On 26 August 1995 the IRFB, now known as the International Rugby Board, declared rugby union an "open" game and thus removed all restrictions on payments or benefits to those connected with the game. According to The New York Times at the time, "Thirteen-man rugby league has shown itself to be a faster, more open game of better athletes than the other code. Rugby union is trying to negotiate its own escape from amateurism, with some officials admitting that the game is too slow, the laws too convoluted to attract a larger TV following".

International competitions
The oldest international rugby union competition is the Six Nations Championship, starting in 1883 with games played between England, Wales, Ireland and Scotland. France joined in 1910 and Italy in 2000. In 1996 the Southern Hemisphere teams of South Africa, Australia and New Zealand started their own annual international competition known as the Tri Nations; it adopted its current name of The Rugby Championship when Argentina joined in 2012.

Rugby union had previously been a medal sport at four Olympic games, in Paris (1900), London (1908), Antwerp (1920) and Paris (1924), and will return to the Olympics in 2016 and 2020 in the sevens form. Rugby union sevens is a core event at both the Commonwealth Games and the Asian Games.

The major annual international competition in rugby league is the Four Nations, first played in 1999. It originally involved Britain, Australia and New Zealand before expanding to include a fourth invited nation in 2009. Rugby league introduced its World Cup in 1954 and it has been held intermittently since, in various formats. Rugby union's first World Cup was held in 1987 and it is contested every four years.

American football
American football (known as football in the United States) is a sport played by two teams of eleven players on a rectangular field 120 yards long by 53.33 yards wide with goalposts at each end. The offense attempts to advance an oval ball (the football) down the field by running with or passing it. They must advance it at least ten yards in four downs to receive a new set of four downs and continue the drive; if not, they turn over the football to the opposing team. Most points are scored by advancing the ball into the opposing team's end zone for a touchdown or kicking the ball through the opponent's goalposts for a field goal. The team with the most points at the end of a game wins.
American Football playing field
American football evolved in the United States, originating from the sport of rugby football.
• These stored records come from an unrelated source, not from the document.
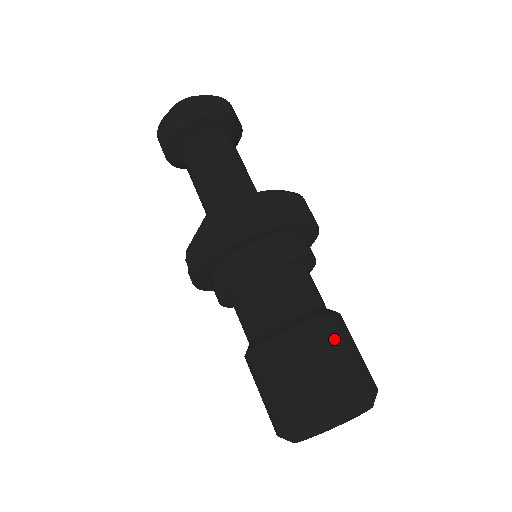
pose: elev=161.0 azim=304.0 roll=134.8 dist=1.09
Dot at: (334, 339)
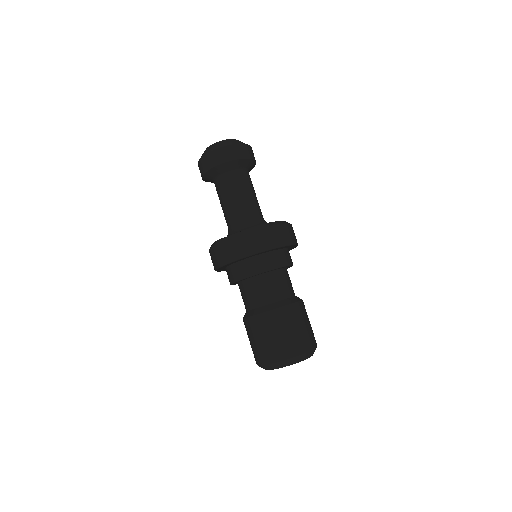
Dot at: occluded
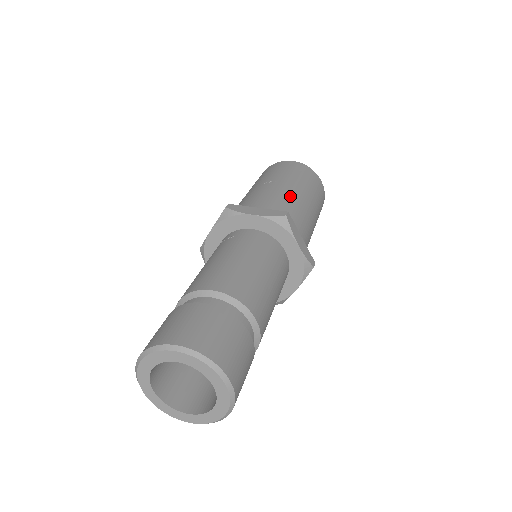
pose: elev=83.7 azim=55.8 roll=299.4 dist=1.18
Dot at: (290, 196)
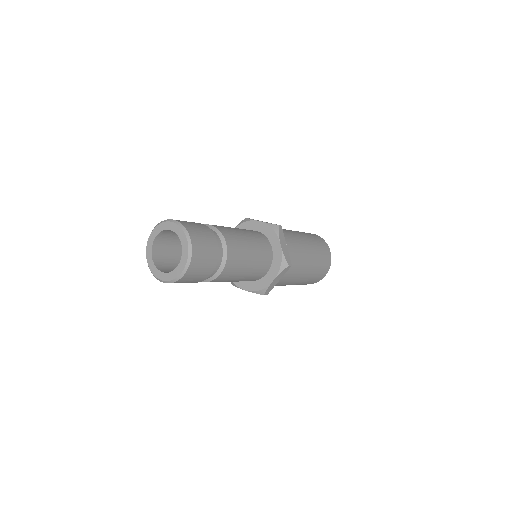
Dot at: (294, 234)
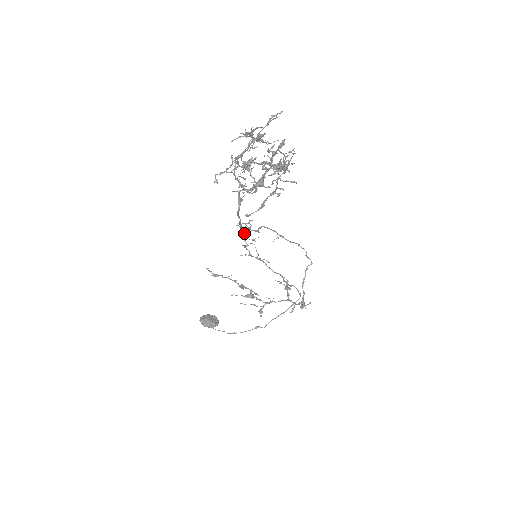
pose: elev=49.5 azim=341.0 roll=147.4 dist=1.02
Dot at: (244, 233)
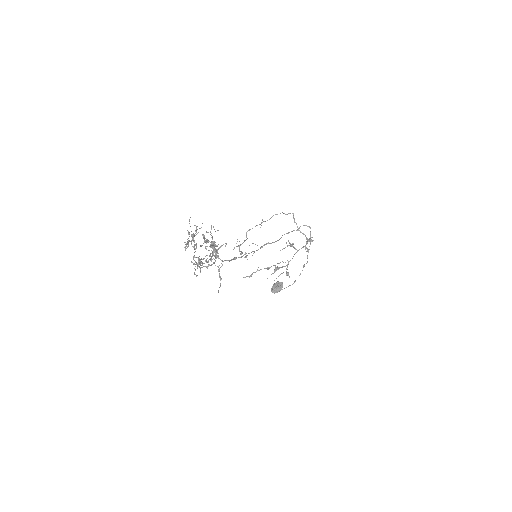
Dot at: occluded
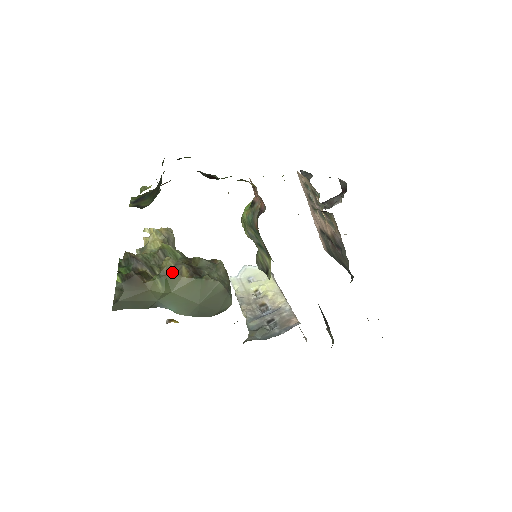
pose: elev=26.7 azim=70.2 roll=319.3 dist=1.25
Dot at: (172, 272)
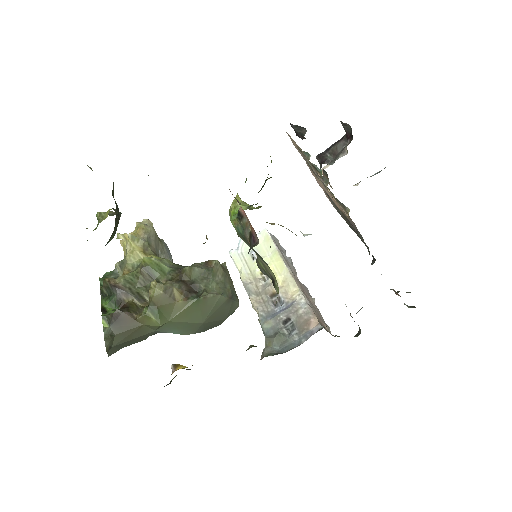
Dot at: (163, 300)
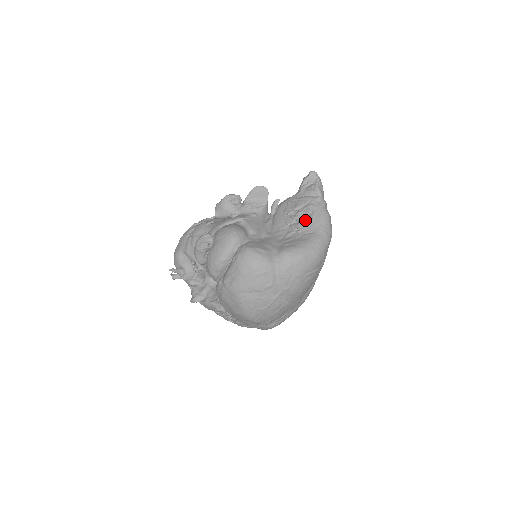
The first game of American football was played on November 6, 1869, between two college teams, Rutgers and Princeton, under rules resembling rugby and soccer. A set of rule changes drawn up from 1880 onward by Walter Camp, the "Father of American Football", established the snap, eleven-player teams and the concept of downs, and later rule changes legalized the forward pass, created the neutral zone and specified the size and shape of the football.